I reiterated my original approach to them. They visibly looked confused but told me to proceed. This spiked my anxiety. It strongly suggested to me that I've been thinking about the problem incorrectly the whole time even though I laid it out for them at the beginning. Nevertheless, I continued on.
With about 20 minutes left in the interview, I get the recursive stack calls working but have small bugs/edge cases to account for. This is when the interviewer chimes in and says "this is why beginners shouldn't use recursion". The comment caught me off guard. They then go into how they're an industry veteran and after "years and years" of experience, it clicked for them but that I should take a step back and relearn the fundamentals.
A part of me wants to believe the comment was made in good faith and is meant to serve as advice from a "veteran" in the industry to an early-mid career engineer like me. But it was insulting, rude, and absolutely unnecessary. It distracted me the rest of the interview and I couldn't collect my thoughts properly.
I ended up not finishing the problem all the way. Got about 2/3 of it done. In the short post-mortem after, they stated I should've taken a wholly different approach since, once again reiterating how much of a beginner I am, I shouldn't have used recursion. The interviewer then laid out, verbally, the pseudocode of what they were expecting/wanting me to do which involved backtracking. All of their previous gestures, facial expressions, and short responses made sense to me afterwards. They conducted the interview with the expectation that I solve the problem the way they themself would've.
For some context, I looked into this problem after the interview and saw that the problem can be solved 1 of 3 ways: recursively, iteratively, or by using backtracking. To me, the recursive solution is what made the most sense to me and I hadn't even thought about the other two. I understand that there are solutions that are more intuitive to others. It's the interviewer's job to remove their own biases and help guide the candidate.

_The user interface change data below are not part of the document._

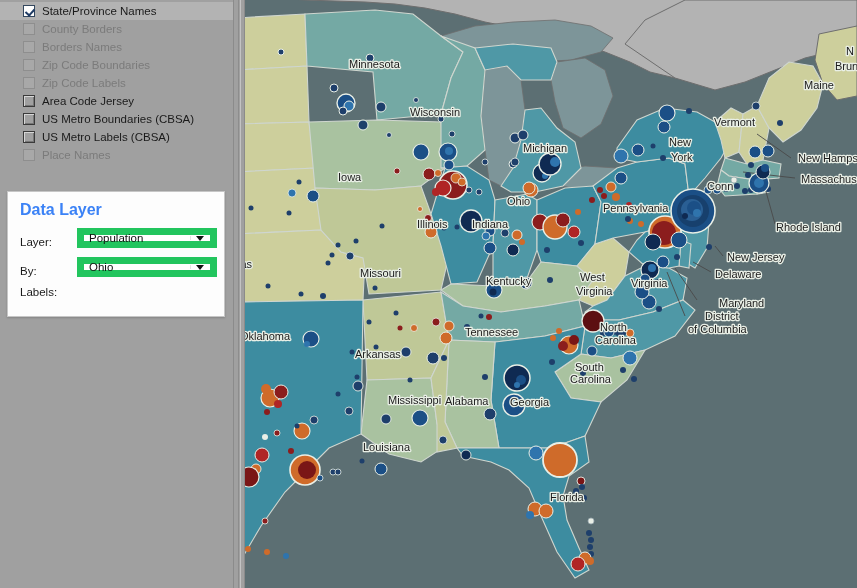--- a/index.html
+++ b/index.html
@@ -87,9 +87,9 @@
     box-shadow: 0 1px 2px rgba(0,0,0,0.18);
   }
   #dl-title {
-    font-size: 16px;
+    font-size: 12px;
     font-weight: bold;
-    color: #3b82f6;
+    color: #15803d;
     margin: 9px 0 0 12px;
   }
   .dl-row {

Some feedback/suggestions for Flex if they look at this review:
1. A "rockstar" engineer does not make a "rockstar" interviewer. Candidates are extremely anxious and nervous going into and throughout the interview. Interviewers should be aware of this and make a conscious effort to ease a candidate's nerves.
2. If an interview is going to use a specific platform, explicitly mention it to the candidates ahead of time via the interview scheduling confirmation so they can get familiar with it ahead of time, not 2 minutes before the interview start time.